Merrill Lynch was fined $14 million, while Wells Fargo was fined $3 million and Linsco was fined $2.4 million. The amount of the fines approximate the additional commissions the firms received by selling Class B shares rather than Class A mutual fund shares. In addition, each firm is implementing a remediation plan to compensate affected customers — collectively involving more than 29,000 households and nearly 140,000 transactions.

NASD’s investigation examined transactions during an 18-month period between January 2002 and July 2003. Investigators focused on 23,000 households at Merrill Lynch with 105,000 Class B and C share transactions; 4,500 households at Wells Fargo with 12,000 Class B and C share trades; and approximately 2,000 households with 22,400 Class B and C share trades at Linsco.

During this period, the three firms recommended and sold Class B and/or Class C share mutual funds to customers without considering or adequately disclosing on a consistent basis that an equal investment in Class A shares would generally have been more advantageous to those customers in view of all relevant considerations. Before recommending a share class, brokers must consider the customer’s anticipated holding period and all costs associated with each share class including front-end sales charges, annual expenses and contingent deferred sales charges. The firms also had inadequate supervisory and compliance procedures relating to the manner in which the firms’ sales personnel recommended and sold Class B and Class C shares.

Class A shares typically charge a front-end sales charge and also may be subject to an asset-based sales charge, but it generally is lower than the asset-based sales charge imposed by Class B or Class C shares. Mutual funds may offer discounts, called breakpoints, on the front-end sales charge for Class A shares if an investor makes a large purchase, already holds other mutual funds offered by the same fund family, or commits to regularly purchasing the mutual fund’s shares. To determine the appropriate discounts, an investor is often allowed to aggregate his purchases with holdings of other family members. Class B shares typically do not charge a front-end sales charge, but they do impose asset-based sales charges that may be higher than those associated with Class A shares. Class B shares also normally impose a contingent deferred sales charge (CDSC) which the investor may pay at the time the investor sells the shares. While the investor holds the shares, the CDSC normally declines and eventually is eliminated after a certain number of years. After the CDSC is eliminated, Class B shares often “convert” into Class A shares. When they convert, they will be subject to the same, lower asset- based sales charge as the Class A shares.

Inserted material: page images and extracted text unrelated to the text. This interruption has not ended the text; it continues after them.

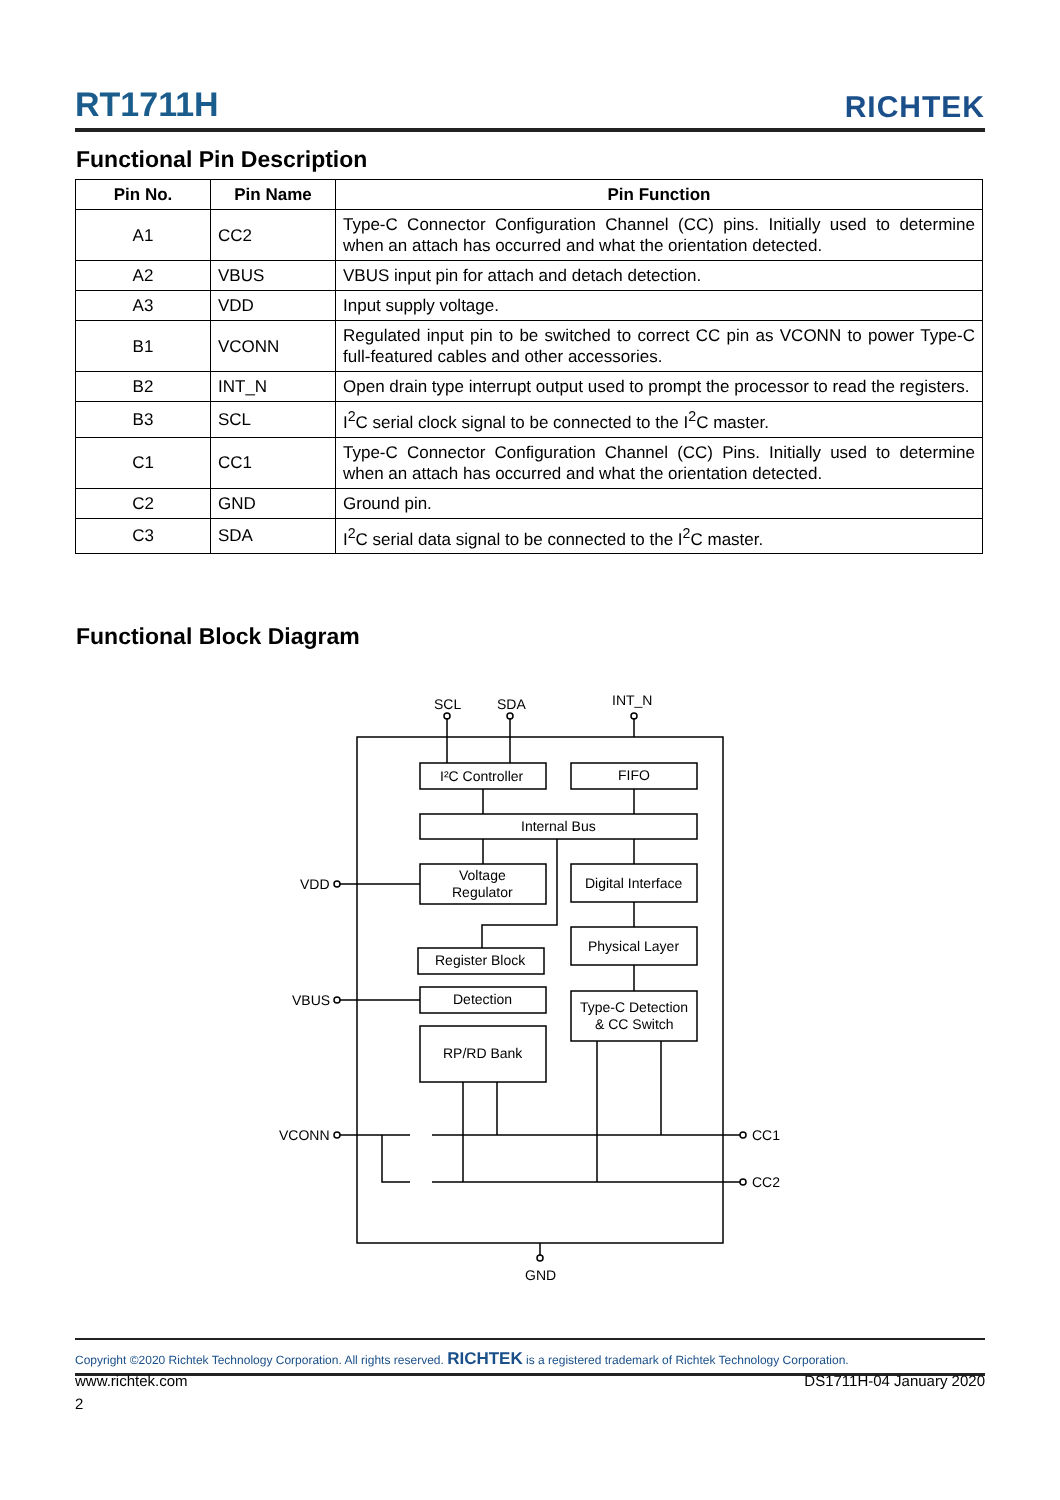RT1711H RICHTEK
Functional Pin Description
| Pin No. | Pin Name | Pin Function |
| --- | --- | --- |
| A1 | CC2 | Type-C Connector Configuration Channel (CC) pins. Initially used to determine when an attach has occurred and what the orientation detected. |
| A2 | VBUS | VBUS input pin for attach and detach detection. |
| A3 | VDD | Input supply voltage. |
| B1 | VCONN | Regulated input pin to be switched to correct CC pin as VCONN to power Type-C full-featured cables and other accessories. |
| B2 | INT_N | Open drain type interrupt output used to prompt the processor to read the registers. |
| B3 | SCL | I<sup>2</sup>C serial clock signal to be connected to the I<sup>2</sup>C master. |
| C1 | CC1 | Type-C Connector Configuration Channel (CC) Pins. Initially used to determine when an attach has occurred and what the orientation detected. |
| C2 | GND | Ground pin. |
| C3 | SDA | I<sup>2</sup>C serial data signal to be connected to the I<sup>2</sup>C master. |
Functional Block Diagram
SCL
SDA
INT_N
I²C Controller
FIFO
Internal Bus
Voltage
Regulator
Digital Interface
Physical Layer
Register Block
Detection
Type-C Detection
& CC Switch
RP/RD Bank
VDD
VBUS
VCONN
CC1
CC2
GND
Copyright ©2020 Richtek Technology Corporation. All rights reserved. RICHTEK is a registered trademark of Richtek Technology Corporation.
www.richtek.com DS1711H-04 January 2020
2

Class C shares usually do not impose a front-end sales charge on the purchase but they are often subject to a CDSC if sold within a short time of purchase, usually one year. Class C shares also typically impose higher asset- based sales charges than Class A shares, and since their shares generally do not convert into Class A shares, their asset-based sales charge will not be reduced over time. So even though investors do not pay a front-end sales charge for Class B or Class C shares, the potential CDSCs and the higher ongoing fees significantly affect the return on mutual fund investments, particularly at higher dollar levels.

In resolving this matter, the firms have agreed to a remediation plan that generally covers investors who, between January 1, 2002 and today, purchased Class B shares totaling $50,000 or more depending upon the expenses and charges of the fund and who under any ordinary circumstance would have been better off had they purchased A shares instead. The offer will also be extended to a limited number of Class C share investors who, during the same time frame, made purchases totaling at least $500,000 where customers paid an initial sales charge, or at least $1 million in the absence of a sales charge and who, in view of all relevant circumstances, would have been better off had they purchased A shares instead. A number of mutual fund transaction exclusions from the plan also apply.

The firms will contact affected customers within five months. Those customers will be given the opportunity to convert their Class B or Class C shares to Class A shares in a way that will restore the customers to the position they would have been in had they originally purchased Class A shares. Affected customers who have sold some or all of their Class B or Class C shares will be eligible to receive a cash payment in addition to, or instead of, receiving Class A shares.

Each firm will establish a response center to assist affected customers. The entire remediation process is expected to take approximately nine months to complete.

The three firms settled these actions without admitting or denying the allegations, but consented to the entry of NASD’s findings.